Dopo l’approvazione in aula del Senato la Legittima Difesa è diventata a tutti gli effetti legge, sotto diverse polemiche e approvazioni da parte del mondo politico e della classe cittadina. La Legittima Difesa ha modificato diversi articoli del Codice Penale, del Codice di Procedura Penale e del Codice Civile, stabilendo quanto fortemente sostenuto dal ministro dell’Interno Matteo Salvini.

La difesa personale

La difesa personale, grazie all’entrata in vigore della Legittima Difesa, risulta sempre legittima andando a modificare l’articolo 52  del Codice Civile Penale tramite l’articolo 1 della nuova legge. Oltre alle modifiche la legge ha aggiunto un comma all’articolo 52 il quale comprende la difesa personale all’interno del proprio domicilio o luogo equiparato, come attività commerciali, professionali e imprenditoriali.

La non punibilità per ‘grave turbamento’

La Legittima Difesa prevede anche la non punibilità per ‘grave turbamento’, in materia penale di eccesso colposo, nelle ipotesi di una reazione domiciliare a difesa della propria incolumità e quella dei familiari, in una situazione di pericolo.

Il risarcimento del danno

L’articolo 3 sancito dalla Legittima Difesa sancisce inoltre la condanna per furti in appartamenti e la sospensione condizionale della stessa sotto il pagamento integrale dell’importo dovuto a risarcimento del danno subito dalla persona offesa.

Pene severe per la violazione del domicilio

La Legittima Difesa ha integrato pene più severe in caso di violazione di domicilio, comprese nell’articolo 4, da 6 mesi ad 1 anno sotto condanna minima e da 3 a 4 anni per le condanne massime.
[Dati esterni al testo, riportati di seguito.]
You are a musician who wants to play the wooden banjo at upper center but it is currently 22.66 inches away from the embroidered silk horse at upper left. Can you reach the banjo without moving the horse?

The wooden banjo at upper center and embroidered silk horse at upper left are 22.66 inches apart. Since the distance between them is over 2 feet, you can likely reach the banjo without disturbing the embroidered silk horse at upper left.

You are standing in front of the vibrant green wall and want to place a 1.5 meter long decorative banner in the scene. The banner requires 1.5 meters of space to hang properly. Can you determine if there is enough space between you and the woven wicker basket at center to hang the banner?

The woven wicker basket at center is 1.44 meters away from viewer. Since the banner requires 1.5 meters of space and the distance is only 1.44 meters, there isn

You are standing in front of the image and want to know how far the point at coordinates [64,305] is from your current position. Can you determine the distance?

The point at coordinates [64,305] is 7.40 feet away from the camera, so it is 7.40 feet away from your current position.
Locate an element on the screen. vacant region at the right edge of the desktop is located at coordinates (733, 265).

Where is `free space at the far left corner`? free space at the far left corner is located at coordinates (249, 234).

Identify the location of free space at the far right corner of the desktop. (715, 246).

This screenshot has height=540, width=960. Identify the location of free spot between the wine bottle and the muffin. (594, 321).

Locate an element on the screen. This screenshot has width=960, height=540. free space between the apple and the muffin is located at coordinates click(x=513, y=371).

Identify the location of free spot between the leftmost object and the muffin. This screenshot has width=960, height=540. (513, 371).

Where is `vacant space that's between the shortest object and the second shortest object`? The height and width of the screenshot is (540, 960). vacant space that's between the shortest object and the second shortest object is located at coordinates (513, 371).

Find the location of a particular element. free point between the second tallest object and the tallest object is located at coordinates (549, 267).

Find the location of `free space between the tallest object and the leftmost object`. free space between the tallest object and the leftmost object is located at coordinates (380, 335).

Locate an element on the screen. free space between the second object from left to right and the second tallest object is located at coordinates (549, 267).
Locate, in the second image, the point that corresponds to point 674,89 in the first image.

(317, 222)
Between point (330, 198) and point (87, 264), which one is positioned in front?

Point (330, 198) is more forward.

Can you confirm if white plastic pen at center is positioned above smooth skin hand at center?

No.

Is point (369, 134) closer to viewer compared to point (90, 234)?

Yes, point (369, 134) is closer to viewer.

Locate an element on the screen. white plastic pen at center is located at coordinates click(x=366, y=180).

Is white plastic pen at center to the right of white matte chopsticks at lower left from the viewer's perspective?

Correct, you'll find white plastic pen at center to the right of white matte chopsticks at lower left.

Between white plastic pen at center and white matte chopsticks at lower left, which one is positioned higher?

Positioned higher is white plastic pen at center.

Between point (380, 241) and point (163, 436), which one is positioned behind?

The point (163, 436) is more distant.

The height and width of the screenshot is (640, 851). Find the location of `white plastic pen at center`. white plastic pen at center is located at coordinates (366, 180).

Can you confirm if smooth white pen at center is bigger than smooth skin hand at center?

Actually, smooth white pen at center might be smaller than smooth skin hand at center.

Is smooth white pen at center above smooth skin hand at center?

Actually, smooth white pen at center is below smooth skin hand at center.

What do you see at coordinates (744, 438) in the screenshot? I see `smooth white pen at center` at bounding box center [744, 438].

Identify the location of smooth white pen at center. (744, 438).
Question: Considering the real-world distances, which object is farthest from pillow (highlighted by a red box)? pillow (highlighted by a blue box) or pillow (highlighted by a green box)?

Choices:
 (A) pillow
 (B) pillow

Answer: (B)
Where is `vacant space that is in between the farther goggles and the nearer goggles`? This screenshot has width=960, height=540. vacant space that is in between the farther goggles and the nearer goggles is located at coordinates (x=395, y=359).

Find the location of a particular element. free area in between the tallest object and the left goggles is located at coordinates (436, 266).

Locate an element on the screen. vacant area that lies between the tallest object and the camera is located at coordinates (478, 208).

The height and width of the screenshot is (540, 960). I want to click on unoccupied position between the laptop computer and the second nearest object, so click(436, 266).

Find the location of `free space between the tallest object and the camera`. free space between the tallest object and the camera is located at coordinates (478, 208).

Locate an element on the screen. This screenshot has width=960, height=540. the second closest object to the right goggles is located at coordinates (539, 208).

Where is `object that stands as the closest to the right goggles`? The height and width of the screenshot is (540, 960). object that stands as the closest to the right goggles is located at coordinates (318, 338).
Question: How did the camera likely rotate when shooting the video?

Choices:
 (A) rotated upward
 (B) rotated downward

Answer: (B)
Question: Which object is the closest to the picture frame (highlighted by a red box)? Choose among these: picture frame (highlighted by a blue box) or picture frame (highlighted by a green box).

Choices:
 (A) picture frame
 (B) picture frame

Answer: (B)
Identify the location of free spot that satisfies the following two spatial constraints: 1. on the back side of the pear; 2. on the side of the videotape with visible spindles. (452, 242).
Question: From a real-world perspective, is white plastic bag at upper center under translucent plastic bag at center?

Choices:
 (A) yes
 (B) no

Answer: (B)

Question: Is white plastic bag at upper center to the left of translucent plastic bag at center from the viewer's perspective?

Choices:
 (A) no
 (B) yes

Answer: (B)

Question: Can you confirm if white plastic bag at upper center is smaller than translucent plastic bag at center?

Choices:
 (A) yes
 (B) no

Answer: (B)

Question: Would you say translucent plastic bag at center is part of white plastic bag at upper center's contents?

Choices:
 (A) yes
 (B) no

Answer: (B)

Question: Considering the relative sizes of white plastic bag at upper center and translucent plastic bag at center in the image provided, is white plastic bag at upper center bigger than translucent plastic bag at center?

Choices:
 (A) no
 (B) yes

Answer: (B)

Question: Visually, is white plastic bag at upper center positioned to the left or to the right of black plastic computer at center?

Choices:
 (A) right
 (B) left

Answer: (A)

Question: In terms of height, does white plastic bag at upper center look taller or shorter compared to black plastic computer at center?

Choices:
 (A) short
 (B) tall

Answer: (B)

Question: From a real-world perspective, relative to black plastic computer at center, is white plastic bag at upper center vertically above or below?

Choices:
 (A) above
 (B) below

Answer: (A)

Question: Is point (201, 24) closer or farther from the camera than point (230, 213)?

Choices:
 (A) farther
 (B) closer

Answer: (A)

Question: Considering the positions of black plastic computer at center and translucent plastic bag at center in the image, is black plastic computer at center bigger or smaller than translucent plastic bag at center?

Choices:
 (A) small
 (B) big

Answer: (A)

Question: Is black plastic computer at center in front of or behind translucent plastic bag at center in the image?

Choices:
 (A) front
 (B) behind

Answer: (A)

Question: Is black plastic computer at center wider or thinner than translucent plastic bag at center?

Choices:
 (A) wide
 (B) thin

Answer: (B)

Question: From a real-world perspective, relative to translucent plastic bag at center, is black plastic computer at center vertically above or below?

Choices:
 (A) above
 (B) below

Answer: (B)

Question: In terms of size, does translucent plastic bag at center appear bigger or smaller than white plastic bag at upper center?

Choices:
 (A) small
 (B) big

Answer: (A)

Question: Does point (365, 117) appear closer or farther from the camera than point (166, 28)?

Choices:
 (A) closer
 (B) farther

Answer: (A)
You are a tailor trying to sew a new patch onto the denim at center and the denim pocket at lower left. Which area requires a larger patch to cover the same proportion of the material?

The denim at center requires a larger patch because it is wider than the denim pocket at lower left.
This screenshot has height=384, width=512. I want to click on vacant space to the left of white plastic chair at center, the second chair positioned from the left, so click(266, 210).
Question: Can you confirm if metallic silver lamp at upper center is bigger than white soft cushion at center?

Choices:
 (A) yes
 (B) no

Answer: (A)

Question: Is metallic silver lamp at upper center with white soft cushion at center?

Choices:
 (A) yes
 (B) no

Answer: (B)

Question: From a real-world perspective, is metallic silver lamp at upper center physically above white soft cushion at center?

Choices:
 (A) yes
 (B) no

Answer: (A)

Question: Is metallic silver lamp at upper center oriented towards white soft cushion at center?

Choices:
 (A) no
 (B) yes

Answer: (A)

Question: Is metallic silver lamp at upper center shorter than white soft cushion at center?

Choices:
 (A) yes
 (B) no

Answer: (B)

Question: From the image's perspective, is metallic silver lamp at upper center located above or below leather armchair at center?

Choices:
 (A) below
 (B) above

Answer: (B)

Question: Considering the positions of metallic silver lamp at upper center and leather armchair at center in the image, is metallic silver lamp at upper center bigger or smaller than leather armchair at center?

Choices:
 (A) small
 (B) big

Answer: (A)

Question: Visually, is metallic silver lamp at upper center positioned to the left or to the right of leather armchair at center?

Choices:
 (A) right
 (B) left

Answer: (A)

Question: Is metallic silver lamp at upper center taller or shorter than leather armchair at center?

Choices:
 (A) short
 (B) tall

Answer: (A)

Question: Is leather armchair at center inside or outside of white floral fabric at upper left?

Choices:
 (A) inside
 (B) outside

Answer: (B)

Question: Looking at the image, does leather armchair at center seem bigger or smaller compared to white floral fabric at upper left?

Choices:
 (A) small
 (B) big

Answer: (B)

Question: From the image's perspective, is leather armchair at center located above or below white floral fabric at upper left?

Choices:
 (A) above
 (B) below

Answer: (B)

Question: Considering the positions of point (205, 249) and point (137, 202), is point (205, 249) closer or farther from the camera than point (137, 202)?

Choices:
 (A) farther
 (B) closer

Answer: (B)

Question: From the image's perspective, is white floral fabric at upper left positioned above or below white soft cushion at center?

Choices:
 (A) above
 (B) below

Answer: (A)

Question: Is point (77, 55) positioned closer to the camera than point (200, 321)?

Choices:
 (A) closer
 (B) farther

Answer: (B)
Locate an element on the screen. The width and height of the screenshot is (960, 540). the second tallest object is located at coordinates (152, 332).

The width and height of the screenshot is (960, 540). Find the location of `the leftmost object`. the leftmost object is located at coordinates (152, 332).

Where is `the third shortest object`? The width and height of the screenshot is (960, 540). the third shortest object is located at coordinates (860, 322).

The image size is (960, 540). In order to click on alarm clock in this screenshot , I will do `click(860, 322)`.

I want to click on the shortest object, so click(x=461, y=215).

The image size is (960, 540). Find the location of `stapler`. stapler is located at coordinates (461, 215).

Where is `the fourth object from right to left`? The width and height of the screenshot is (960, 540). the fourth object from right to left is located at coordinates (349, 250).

In caso di violenza sulle cose e sulle persone la pena passa automaticamente da 2 a 6 anni.

Furto con strappo e furto in abitazione

Il disegno di legge ha sancito regole ferree anche in caso di furto presso le abitazioni e scippi, per un minimo da 3 a 4 anni di carcere, fino ad un massimo di 7 anni. L’articolo 5 sancisce anche una sanzione minima di 1.000 euro per un massimo fissato a 2.500 euro.

Rapine

Per il reato di rapina la pena di reclusione è stata portata da 4 a 5 anni, fino ad un massimo di 10 anni, stabiliti all’interno dell’articolo 6, per un minimo sanzionabile da 2.000 a 4.000 euro fino ad un massimo da 2.500 a 4.000 euro.

Codice Civile e Legittima Difesa

L’articolo 7 prevede, in caso di assoluzione in sede penale dell’autore del fatto, la mancanza dell’obbligo di un risarcimento del fatto avvenuto, mentre nei casi di eccesso colposo viene riconosciuto un diritto ad una indennità calcolata dal giudice sulla base di diverse specifiche.

Spese di giustizia

L’articolo 8 ha ampliato ed esteso le norme a riguardo del gratuito patrocinio nei confronti del soggetto sottoposto ad archiviazione o proscioglimento o non luogo a procedere in direzione dei fatti commessi sia in condizioni di legittima difesa, sia in condizioni di eccesso colposo. L’articolo 9 sancisce invece una priorità processuale per i delitti di omicidio colposo e lesioni personali colpose.